Text excerpt: Begin

Actually, I was anticipating the kind of denial I'm feeling at the age thing, the realization that the likelihood of finding a partner is receding, and that the likelihood of fathering children has disappeared still haven't settled in. Perhaps that means that the former, anyway, is still possible, although I now know for a fact that Berlin wasn't a good place to look, which is one of the regrets of getting older, because it can't be undone.

What I didn't anticipate was the moving denial. With ten days until I'm planning to leave this apartment, I have yet to engage a moving company, and although much of my stuff is still packed from when I moved into this place -- I never once considered anything other than a temporary stop -- there's still lots to pack. So I sit here blogging, of course.

For those of you who may be anticipating moving, incidentally, I found a great resource: MyHammer is an auction site for a number of labor services, including movers, where you put up a description of the job that needs to be done and professionals bid on it. You've got ten days to accumulate bids, and then you pick a winner. Thanks, Josh.

So the plan at the moment is to get the movers in on the 12th, rent a car and fill it with the stuff I don't trust the movers with, like my computer, spend the night somewhere in Berlin, and drive to Montpellier the next morning, with a stopover for the night, perhaps in Beaune. I'm actively seeking someone to come along for this, not so much to share the driving, but to make sure I don't fall asleep at the wheel. I did that once, in Czechoslovakia in 1990, utterly destroying the car I was driving, but not myself or the two other people in the car, who had fallen asleep. Alpha waves are contagious, and I still remember the horror of that moment, and the vast relief that we were all alive and unharmed. (Bizarre coda to that: Sixt in Austria said they were sending up a guy with another car for us, which would arrive in Brno the next morning. Two days later, we still hadn't heard from him, so we called again. Turned out he'd arrived on time, and was waiting for us at the International Hotel, while we'd been looking for him at the Hotel International.)

At any rate, it'd be an adventure, and the co-adventurer could return the car, or I could turn it in at the Montpellier train station and they could get back on the train. Or, if they have patience, fly, which involves going to Stanstead and changing airlines.

I've got to write my landlord and tell him I'm leaving, I've got to send out change of address notices, I've got to go through boxes I moved with and throw stuff out, I've got to clean the place up a little, I've still got friends here I'd like to say good-bye to, and -- oh, yes -- I've got work that has to be done every day on this ghostwriting project I've taken on.

So...I'd better get moving.

Text excerpt: End
Given information: Begin

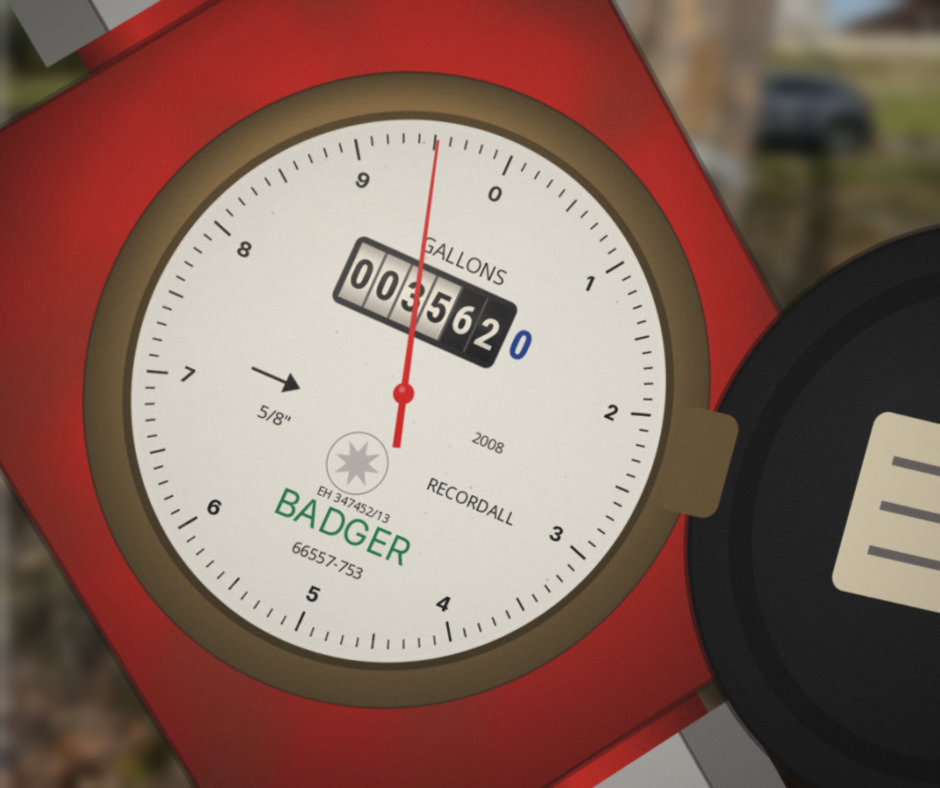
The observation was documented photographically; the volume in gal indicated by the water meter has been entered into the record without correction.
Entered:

Given information: End

Tasks for this exercise >>
1/ Answer these questions from the blog post:
(a) Which auction site does the writer recommend for hiring movers?
(b) On what date does the writer plan to have the movers come?
(c) In which country and year did the writer fall asleep at the wheel?
2/ Translate this sentence from the blog post into Spanish: "You've got ten days to accumulate bids, and then you pick a winner."
The data has no connection to the blog post.

Results for each task >>
1/
(a) MyHammer
(b) The 12th
(c) Czechoslovakia, 1990

2/ Tienes diez días para acumular ofertas y luego eliges un ganador.